Na avaliação do consultor Marcos Gouvêa de Souza, diretor-geral da GS&MD Gouvêa de Souza, “a empresa passou a ter uma escala menor para negociação, tendo que tratar de condições com fornecedores num cenário em que a indústria já estava muito afetada pela recessão”, disse. “E isso tudo tendo que ter certas competências para tomar medidas acertadas para sair desse cenário. É uma conjunção de fatores ruins.”
Peixoto teve o primeiro cargo no varejo em 2007, quando tornou-se gerente de uma área na BR Malls e ficou lá por quatro anos (antes disso, foi coordenador de operações no Ibmec). No fim de 2011, quando Carvalho já estava no conselho de administração da rede Casa& Video, Peixoto passou a trabalhar na varejista de eletrônicos como diretor operacional.
O executivo ficou na empresa até 2015, quando saiu para se tornar sócio na Legion Holdings, braço de investimentos de Carvalho, que comprou a Leader em 2016. A varejista era controlada então pelo BTG Pactual, que a vendeu pelo valor simbólico de R$ 1. Com a operação, o BTG ficou livre da dívida de R$ 900 milhões da rede, que foi transferida à Legion.
No mesmo ano, em 2016, Peixoto foi indicado para o cargo de CEO da Leader – a rede já era controlada por Carvalho na época.

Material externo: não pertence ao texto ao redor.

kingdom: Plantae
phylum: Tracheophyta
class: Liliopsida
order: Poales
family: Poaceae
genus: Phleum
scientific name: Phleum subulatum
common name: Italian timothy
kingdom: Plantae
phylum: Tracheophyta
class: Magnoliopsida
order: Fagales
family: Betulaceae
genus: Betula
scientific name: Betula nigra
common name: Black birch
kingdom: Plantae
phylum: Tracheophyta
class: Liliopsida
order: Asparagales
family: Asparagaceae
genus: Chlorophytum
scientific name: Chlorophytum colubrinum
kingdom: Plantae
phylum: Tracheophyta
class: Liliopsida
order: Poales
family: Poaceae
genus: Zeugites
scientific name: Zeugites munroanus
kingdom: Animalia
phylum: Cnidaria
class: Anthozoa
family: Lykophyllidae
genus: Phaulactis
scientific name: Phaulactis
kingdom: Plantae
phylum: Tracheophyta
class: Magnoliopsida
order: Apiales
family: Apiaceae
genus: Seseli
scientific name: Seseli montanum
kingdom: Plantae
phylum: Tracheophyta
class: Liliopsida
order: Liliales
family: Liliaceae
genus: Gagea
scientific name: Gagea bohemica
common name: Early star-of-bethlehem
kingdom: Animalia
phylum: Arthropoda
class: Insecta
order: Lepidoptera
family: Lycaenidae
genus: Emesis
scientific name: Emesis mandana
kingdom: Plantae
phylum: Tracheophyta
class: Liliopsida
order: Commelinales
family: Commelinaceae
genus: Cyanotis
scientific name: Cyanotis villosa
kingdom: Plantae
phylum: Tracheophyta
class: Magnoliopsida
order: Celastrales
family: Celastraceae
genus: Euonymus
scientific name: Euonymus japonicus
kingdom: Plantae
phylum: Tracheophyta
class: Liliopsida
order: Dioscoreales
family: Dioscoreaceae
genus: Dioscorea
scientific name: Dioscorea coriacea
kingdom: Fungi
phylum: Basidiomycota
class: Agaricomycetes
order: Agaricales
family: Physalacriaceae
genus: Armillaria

Desde aquela época, diz Peixoto, havia perspectiva de que fosse iniciada a recuperação judicial da empresa. Mas antes de optar por esse caminho, houve intenção de reposicionar a marca, com mudanças em preços e alterações de mix das lojas. Com as dificuldades de arcar com pagamentos, a Leader enfrentava problemas, como falta de produtos nas lojas.
Na sexta-feira, Fábio Carvalho assinou a venda da Leader para Peixoto, após ter deixado a sociedade na Casa&Vídeo. Ele vendeu cerca de 20% da varejista de eletrônicos para a gestora Polo Capital, em acordo fechado no fim de 2019. De acordo com uma segunda fonte a par do assunto, a saída da Leader e da Casa&Vídeo tem como objetivo levar Carvalho a se concentrar especificamente na Editora Abril.